Confrontandoci con altri paesi europei l’Italia risulta essere all’avanguardia nel triste primato dell’incremento della disoccupazione nell’arco di un anno: +13% a febbraio (inferiore solo a Cipro e Grecia). Il tasso di occupazione a febbraio è al 55,2%, lontanissimo dagli obiettivi fissati a Lisbona: si torna indietro di 14 anni e in media si perdono mille occupati al giorno.
Il dato della ripresa è del tutto improbabile e comunque da verificare nei prossimi mesi. Quello che già sappiamo è che se ci sarà, si tratterà certamente, stando le attuali politiche economiche e del lavoro, una ripresa senza occupazione (jobless recovery come dicono gli anglosassoni).
Renzi ammette che i dati sono “sconvolgenti”, ma ne trae la conseguenza che bisognerebbe affrettare le sue misure, dal decreto Poletti al più articolato Jobs act, che in realtà non migliorerebbero la situazione ma la peggiorerebbero con l’eternalizzazione della precarietà, perpetuando di 36 mesi in 36 mesi i contratti a termine senza obbligo di casuale e togliendo persino al rapporto di lavoro di artigianato l’obbligo di formulare un programma scritto di formazione, permettendo quindi di aggirare tranquillamente l’obbligo formativo.
Queste misure sono molto piaciute nella Ue. Si capisce il perché: la bufala della “austerità espansiva” cominciava a fare il suo tempo, visto che i processi economici andavano ovviamente in senso contrario.

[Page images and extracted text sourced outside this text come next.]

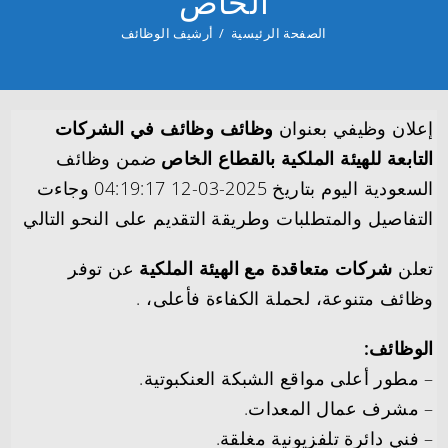
الخاص
الصفحة الرئيسية
/
أرشيف الوظائف
إعلان وظيفي بعنوان
وظائف وظائف في الشركات
التابعة للهيئة الملكية بالقطاع الخاص
ضمن وظائف
السعودية اليوم بتاريخ 2025-03-12 04:19:17 وجاءت
التفاصيل والمتطلبات وطريقة التقديم على النحو التالي
تعلن
شركات متعاقدة مع الهيئة الملكية
عن توفر
وظائف متنوعة، لحملة الكفاءة فأعلى، .
الوظائف:
– مطور أعلى مواقع الشبكة العنكبوتية.
– مشرف عمال المعدات.
– فني دائرة تلفزيونية مغلقة.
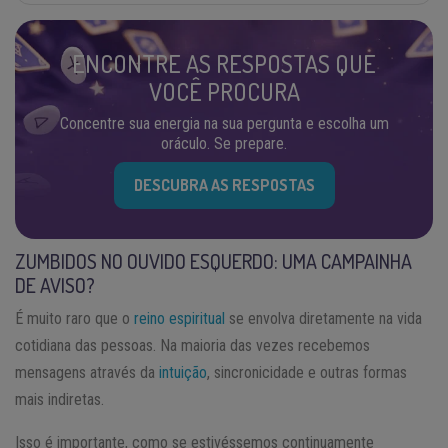
ENCONTRE AS RESPOSTAS QUE
VOCÊ PROCURA
Concentre sua energia na sua pergunta e escolha um
oráculo. Se prepare.
DESCUBRA AS RESPOSTAS
ZUMBIDOS NO OUVIDO ESQUERDO: UMA CAMPAINHA
DE AVISO?
É muito raro que o
reino espiritual
se envolva diretamente na vida
cotidiana das pessoas. Na maioria das vezes recebemos
mensagens através da
intuição
, sincronicidade e outras formas
mais indiretas.
Isso é importante, como se estivéssemos continuamente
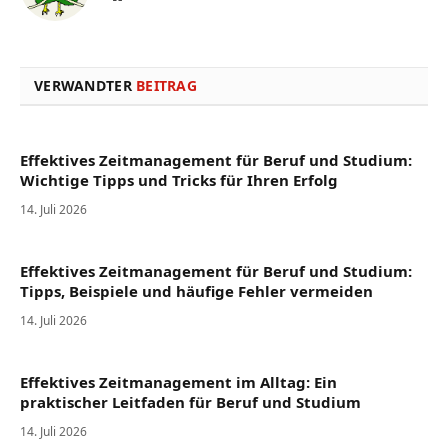
VERWANDTER
BEITRAG
Effektives Zeitmanagement für Beruf und Studium:
Wichtige Tipps und Tricks für Ihren Erfolg
14. Juli 2026
Effektives Zeitmanagement für Beruf und Studium:
Tipps, Beispiele und häufige Fehler vermeiden
14. Juli 2026
Effektives Zeitmanagement im Alltag: Ein
praktischer Leitfaden für Beruf und Studium
14. Juli 2026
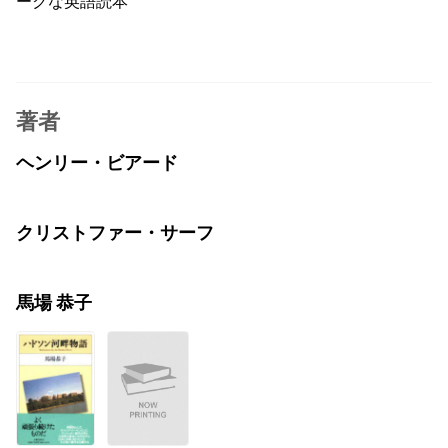
ークな英語読本
著者
ヘンリー・ビアード
クリストファー・サーフ
馬場 恭子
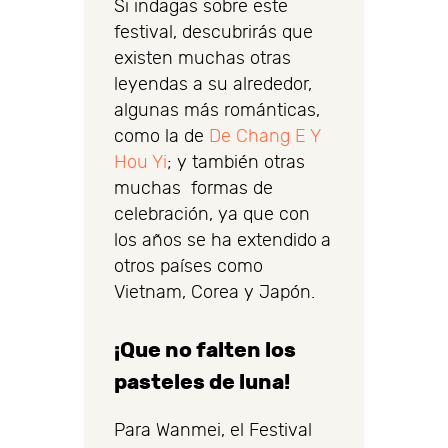
Si indagas sobre este
festival, descubrirás que
existen muchas otras
leyendas a su alrededor,
algunas más románticas,
como la de
De Chang E Y
Hou Yi
; y también otras
muchas formas de
celebración, ya que con
los años se ha extendido a
otros países como
Vietnam, Corea y Japón.
¡Que no falten los
pasteles de luna!
Para Wanmei, el Festival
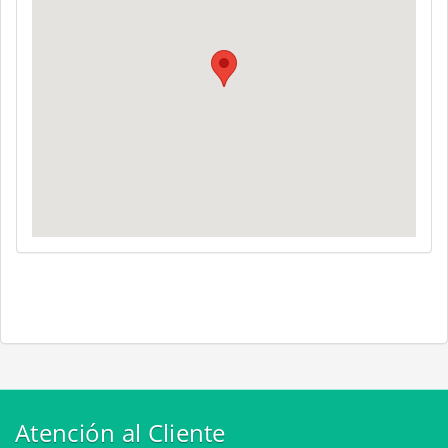
Atención al Cliente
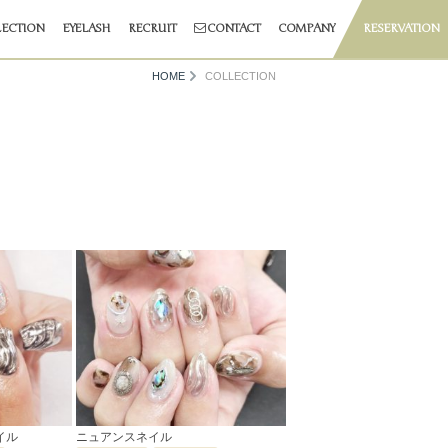
ECTION
EYELASH
RECRUIT
CONTACT
COMPANY
RESERVATION
HOME
COLLECTION
イル
ニュアンスネイル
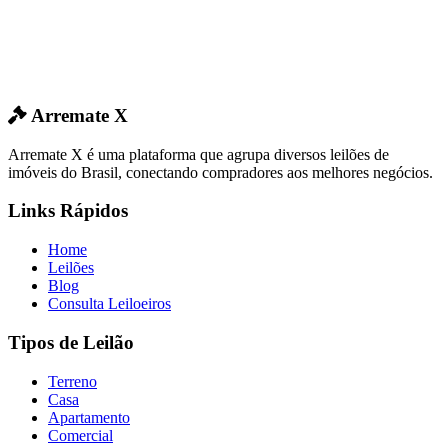
Arremate X
Arremate X é uma plataforma que agrupa diversos leilões de
imóveis do Brasil, conectando compradores aos melhores negócios.
Links Rápidos
Home
Leilões
Blog
Consulta Leiloeiros
Tipos de Leilão
Terreno
Casa
Apartamento
Comercial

Quindi bisognava inventarsi qualche cosa d’altro da parte delle élite che comandano in Europa. Ecco quindi la nuova trovata: la “precarietà espansiva”- secondo la puntuale definizione di alcuni economisti critici, come Emiliano Brancaccio – secondo cui basterebbe abbattere ogni regola sul mercato del lavoro e sulla tutela dei diritti dei lavoratori per sviluppare l’economia reale.
Quanto alla questione dell’elevato costo del lavoro ci viene in soccorso, per fare finalmente chiarezza, un’indagine di Eurostat di qualche giorno fa, che smentisce il luogo comune secondo cui in Italia il peso di retribuzioni, oneri sociali e tasse sia il più alto in Europa. Un’ora lavorata da noi costa 28,1 euro contro i 28,4 dell’Eurozona, cioè dell’Europa a 17. Superano l’Italia nel costo dell’ora lavorata la Svezia (40 euro),la Danimarca (38,4), la Francia (34,3), la Germania (31,3) e persino l’Irlanda (29 euro) nonché altri paesi che si collocano tra quelli citati. Il peso del cuneo fiscale a carico del datore di lavoro in percentuale rispetto al salario in Italia (28,1%) supera di poco la media dell’Eurozona (25,9%).
Ci pare quindi che si possa dire che la liberalizzazione dei rapporti di lavoro in atto da tempo e giunta al suo atto finale con il decreto Poletti (contro il quale l’Associazione nazionale giuristi democratici ha avanzato una denuncia alla Commissione europea per violazione delle stesse norme della Ue in materia di lavoro) non aumenta l’occupazione ma solo la precarietà e che insistere sul tema del costo del lavoro ci porta fuori strada. Ci vuole quindi una inversione di rotta rispetto alle attuali politiche, basata sullo sviluppo di un intervento pubblico in settori innovativi e ad alta intensità di lavoro, unita a un salario minimo orario e a forme di reddito di cittadinanza, nonché all’estensione dei diritti dei lavoratori.